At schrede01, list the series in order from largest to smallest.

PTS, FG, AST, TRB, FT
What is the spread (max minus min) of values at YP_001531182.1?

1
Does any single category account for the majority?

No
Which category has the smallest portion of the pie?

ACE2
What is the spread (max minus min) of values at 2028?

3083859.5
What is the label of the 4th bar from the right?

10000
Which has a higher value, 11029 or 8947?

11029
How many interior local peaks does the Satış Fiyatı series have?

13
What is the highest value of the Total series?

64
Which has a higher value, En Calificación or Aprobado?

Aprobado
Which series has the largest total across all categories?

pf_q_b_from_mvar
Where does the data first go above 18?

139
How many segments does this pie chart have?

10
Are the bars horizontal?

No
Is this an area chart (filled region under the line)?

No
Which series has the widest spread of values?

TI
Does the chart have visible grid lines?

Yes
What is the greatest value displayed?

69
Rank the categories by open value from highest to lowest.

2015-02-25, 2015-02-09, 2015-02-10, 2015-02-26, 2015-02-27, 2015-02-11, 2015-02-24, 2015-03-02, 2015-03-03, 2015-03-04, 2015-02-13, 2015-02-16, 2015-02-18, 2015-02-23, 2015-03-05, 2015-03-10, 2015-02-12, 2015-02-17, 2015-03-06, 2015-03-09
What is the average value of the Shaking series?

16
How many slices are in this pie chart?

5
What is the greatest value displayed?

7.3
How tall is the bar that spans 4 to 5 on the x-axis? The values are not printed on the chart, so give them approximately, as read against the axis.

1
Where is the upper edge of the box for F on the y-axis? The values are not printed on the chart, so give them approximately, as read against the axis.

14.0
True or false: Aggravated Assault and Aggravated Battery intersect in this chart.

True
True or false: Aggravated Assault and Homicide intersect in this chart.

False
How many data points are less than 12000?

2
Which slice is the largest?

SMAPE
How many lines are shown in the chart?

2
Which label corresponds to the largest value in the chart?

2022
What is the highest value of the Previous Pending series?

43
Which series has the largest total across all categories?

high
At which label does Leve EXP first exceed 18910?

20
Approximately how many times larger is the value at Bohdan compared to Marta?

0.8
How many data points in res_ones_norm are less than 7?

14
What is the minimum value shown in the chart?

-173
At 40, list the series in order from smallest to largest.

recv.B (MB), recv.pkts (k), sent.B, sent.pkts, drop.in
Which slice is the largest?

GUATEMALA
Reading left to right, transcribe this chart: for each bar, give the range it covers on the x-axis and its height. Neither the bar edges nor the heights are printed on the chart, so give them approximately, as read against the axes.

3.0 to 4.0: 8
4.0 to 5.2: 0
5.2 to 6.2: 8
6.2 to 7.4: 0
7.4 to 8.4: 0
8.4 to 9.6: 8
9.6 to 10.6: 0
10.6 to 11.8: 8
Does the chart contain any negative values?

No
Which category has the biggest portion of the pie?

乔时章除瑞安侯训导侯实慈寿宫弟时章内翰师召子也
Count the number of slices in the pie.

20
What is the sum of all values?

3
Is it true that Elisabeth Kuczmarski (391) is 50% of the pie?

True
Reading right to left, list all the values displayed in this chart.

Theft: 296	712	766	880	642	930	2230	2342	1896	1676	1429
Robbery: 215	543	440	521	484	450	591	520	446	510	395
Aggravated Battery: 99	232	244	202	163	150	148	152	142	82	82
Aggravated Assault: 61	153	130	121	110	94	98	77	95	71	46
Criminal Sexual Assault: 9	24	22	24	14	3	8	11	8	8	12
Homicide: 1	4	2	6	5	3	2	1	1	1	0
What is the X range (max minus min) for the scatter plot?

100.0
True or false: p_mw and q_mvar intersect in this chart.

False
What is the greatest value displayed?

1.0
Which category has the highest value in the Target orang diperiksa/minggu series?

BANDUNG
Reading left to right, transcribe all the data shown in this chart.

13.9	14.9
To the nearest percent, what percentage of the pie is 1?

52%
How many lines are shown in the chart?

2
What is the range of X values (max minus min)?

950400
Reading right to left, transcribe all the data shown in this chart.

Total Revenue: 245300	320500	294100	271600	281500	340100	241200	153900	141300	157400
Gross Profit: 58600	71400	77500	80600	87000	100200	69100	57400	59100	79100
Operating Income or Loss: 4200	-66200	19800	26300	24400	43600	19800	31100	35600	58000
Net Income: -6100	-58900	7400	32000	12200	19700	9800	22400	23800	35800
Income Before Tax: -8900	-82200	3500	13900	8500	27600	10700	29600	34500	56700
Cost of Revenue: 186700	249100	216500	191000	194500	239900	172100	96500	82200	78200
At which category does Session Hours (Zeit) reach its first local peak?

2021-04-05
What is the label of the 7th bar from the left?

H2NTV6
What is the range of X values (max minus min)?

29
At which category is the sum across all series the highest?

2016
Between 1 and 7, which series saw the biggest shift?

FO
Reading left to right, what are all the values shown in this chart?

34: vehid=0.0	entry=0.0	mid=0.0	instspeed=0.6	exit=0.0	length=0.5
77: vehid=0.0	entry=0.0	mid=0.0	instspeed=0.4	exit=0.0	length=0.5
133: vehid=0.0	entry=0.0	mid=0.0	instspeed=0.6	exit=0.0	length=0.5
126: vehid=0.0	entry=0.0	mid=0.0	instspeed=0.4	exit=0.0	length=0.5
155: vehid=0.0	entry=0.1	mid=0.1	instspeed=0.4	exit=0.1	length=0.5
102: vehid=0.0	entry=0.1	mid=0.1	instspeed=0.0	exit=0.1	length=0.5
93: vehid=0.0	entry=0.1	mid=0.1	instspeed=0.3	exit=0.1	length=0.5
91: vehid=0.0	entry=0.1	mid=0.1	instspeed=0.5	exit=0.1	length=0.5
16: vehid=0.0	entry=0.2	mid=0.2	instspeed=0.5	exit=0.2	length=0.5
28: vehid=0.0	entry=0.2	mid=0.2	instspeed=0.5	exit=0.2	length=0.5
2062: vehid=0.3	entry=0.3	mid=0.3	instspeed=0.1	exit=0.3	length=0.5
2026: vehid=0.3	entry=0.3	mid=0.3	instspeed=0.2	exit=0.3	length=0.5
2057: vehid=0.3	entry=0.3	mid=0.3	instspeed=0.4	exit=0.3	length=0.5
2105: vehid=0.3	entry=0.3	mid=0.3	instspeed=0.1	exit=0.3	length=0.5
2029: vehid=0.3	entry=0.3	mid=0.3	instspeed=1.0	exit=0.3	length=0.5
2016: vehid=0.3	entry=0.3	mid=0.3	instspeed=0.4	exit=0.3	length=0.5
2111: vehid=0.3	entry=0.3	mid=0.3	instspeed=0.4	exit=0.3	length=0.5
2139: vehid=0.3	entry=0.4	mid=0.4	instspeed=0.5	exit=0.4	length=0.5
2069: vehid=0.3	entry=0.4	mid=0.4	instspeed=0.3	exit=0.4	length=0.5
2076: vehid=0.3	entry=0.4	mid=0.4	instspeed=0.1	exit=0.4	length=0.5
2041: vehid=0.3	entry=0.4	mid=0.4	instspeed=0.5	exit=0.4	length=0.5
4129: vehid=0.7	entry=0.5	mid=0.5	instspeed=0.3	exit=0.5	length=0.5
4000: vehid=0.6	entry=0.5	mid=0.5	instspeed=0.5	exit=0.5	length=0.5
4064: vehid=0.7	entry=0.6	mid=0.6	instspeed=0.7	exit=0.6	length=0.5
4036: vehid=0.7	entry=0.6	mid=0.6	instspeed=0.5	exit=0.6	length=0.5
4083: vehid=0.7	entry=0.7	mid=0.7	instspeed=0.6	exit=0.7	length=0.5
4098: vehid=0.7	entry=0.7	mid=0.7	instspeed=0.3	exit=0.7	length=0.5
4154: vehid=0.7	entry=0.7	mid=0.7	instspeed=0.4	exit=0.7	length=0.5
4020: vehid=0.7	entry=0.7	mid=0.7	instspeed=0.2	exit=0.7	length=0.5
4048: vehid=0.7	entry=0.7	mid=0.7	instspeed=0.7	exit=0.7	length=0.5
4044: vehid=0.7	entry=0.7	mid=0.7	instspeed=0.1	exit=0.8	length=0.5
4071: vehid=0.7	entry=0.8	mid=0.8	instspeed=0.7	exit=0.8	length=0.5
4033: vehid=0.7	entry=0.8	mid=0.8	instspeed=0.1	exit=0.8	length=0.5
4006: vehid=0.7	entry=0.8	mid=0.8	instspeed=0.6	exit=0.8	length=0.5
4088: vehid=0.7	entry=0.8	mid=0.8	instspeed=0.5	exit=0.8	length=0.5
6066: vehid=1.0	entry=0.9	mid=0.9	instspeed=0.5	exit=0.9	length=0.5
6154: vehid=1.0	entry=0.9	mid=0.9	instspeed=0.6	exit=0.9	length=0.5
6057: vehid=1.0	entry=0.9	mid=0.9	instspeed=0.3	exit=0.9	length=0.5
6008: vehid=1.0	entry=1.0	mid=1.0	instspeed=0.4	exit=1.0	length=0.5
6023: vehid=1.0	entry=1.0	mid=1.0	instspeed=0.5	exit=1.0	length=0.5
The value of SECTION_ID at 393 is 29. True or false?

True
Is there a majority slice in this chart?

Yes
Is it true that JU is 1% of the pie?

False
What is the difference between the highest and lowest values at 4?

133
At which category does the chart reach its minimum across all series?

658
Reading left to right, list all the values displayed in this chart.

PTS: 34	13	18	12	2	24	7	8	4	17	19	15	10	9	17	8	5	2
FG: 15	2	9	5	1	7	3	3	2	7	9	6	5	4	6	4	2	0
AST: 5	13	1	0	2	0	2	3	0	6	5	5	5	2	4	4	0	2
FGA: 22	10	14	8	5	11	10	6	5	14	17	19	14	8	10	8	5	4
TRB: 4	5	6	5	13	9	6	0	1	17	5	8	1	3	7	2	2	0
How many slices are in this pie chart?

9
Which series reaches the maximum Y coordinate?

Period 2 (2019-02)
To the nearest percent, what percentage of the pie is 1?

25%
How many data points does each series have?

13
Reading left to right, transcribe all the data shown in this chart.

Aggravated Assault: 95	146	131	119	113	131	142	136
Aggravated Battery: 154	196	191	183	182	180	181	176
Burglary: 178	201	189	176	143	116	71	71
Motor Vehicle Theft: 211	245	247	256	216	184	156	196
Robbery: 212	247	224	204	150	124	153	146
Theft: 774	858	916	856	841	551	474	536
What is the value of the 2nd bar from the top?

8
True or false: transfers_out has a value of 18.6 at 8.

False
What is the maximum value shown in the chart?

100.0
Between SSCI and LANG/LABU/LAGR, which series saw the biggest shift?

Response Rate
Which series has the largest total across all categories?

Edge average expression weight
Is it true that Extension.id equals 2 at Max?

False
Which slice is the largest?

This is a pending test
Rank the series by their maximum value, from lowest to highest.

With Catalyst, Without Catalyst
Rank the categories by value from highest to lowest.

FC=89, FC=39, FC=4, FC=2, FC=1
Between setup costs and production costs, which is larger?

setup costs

What is needed: Please copy the records above character for character, beginning with their first line and stopping after the line that contains "What is the spread (max minus min) of values at 2028?".

Result of this task:
At schrede01, list the series in order from largest to smallest.

PTS, FG, AST, TRB, FT
What is the spread (max minus min) of values at YP_001531182.1?

1
Does any single category account for the majority?

No
Which category has the smallest portion of the pie?

ACE2
What is the spread (max minus min) of values at 2028?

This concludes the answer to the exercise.